Over the years the disagreements between my wife and myself have gradually diminished to very few occurrences. And hurray! … we have been happily married for 35 of our 37 years of marriage! The first two years we had a hard time adjusting! Our disagreements during that period were almost fatal, until in a moment of breakthrough, we realized we were actually on the same team and should proceed with that in mind. Whatever skirmishes we have had since then were mostly minor and often humorous. But I can recall a day about four years ago when we hit a bump. Each of us was dealing with our own bothersome health issues, plus some other stresses such as moving to a new home.
Today in our marriage, bad days are fairly infrequent for us, and when they occur it usually works out that the one doing OK supports the one having the bad day. But … on that particular day we decided (not really) to each have our own bad day on the same day … and express it forcefully! Such times can cause intense feelings of dissatisfaction. During the first couple of years I occasionally thought I should just leave, and although I’m afraid to ask (LOL), I’m fairly sure she had the some thought a few times. (Or maybe quite a few times … gulp!)

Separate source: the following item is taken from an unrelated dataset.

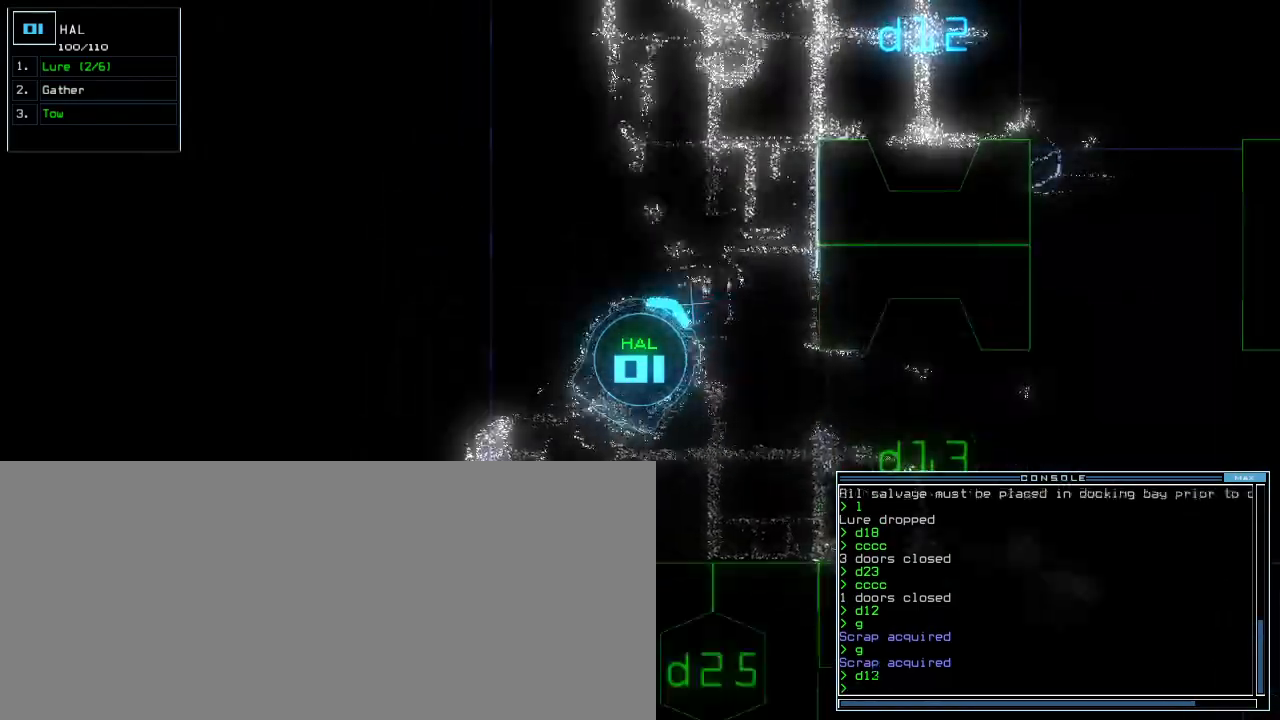
{"keys": ["right", "up"], "events": [[200, "left", "up"], [480, "right", "down"]]}
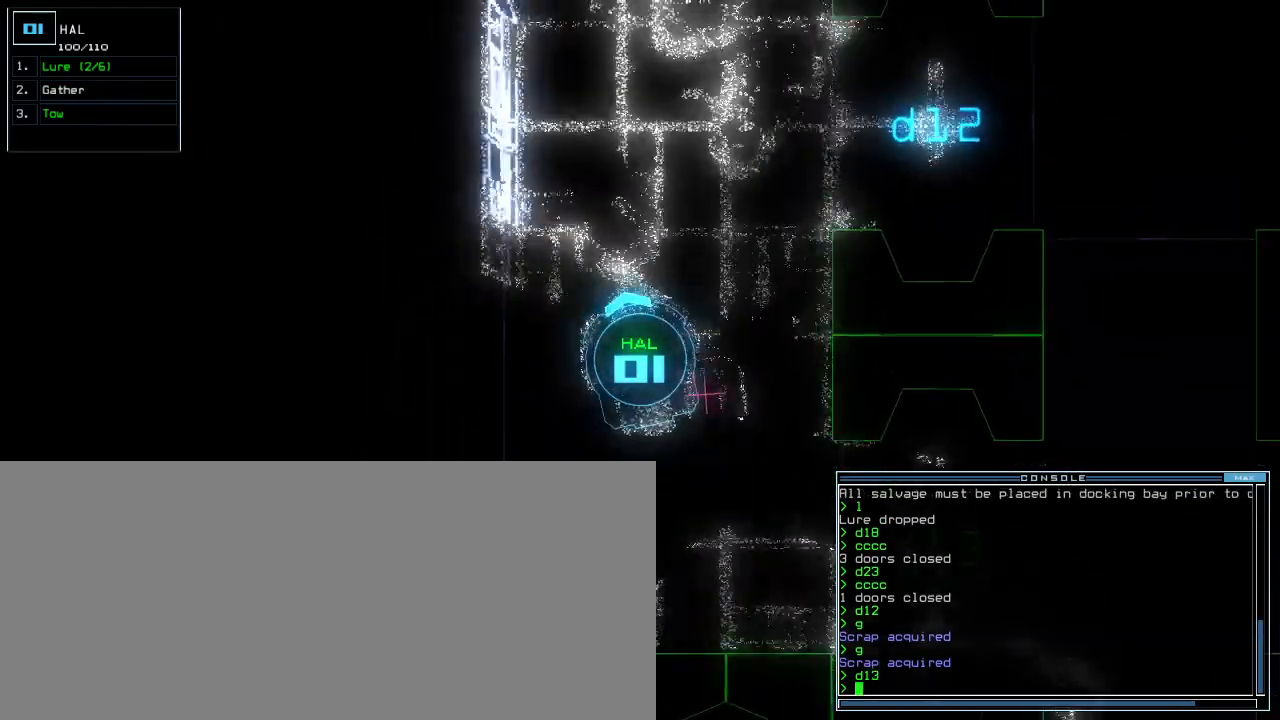
{"keys": ["left", "up"], "events": [[120, "right", "up"], [480, "left", "down"]]}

Have you ever been involved in something in which you reached a point of being ready to leave … “I’ve had enough” … “I can’t continue this”? In the Bible (John chapter 6), the great multitude of followers of Jesus were having a rough time with some of his “difficult” teachings, to the point that many of them decided to leave.
John 6:66 sounds like a bad number … and it is … From this time many of his disciples turned back and no longer followed him. (John 6:66)
The “chosen” twelve disciples must have been struggling with the same inner conflict, and Jesus asked them if they, too, wanted to leave. But the disciple Simon Peter blurted out a gem of a confession at this point.
“You do not want to leave too, do you?” Jesus asked the Twelve. Simon Peter answered him, “Lord, to whom shall we go? You have the words of eternal life.” (John 6:67-68) Now that is an amazing, Holy Spirit inspired declaration!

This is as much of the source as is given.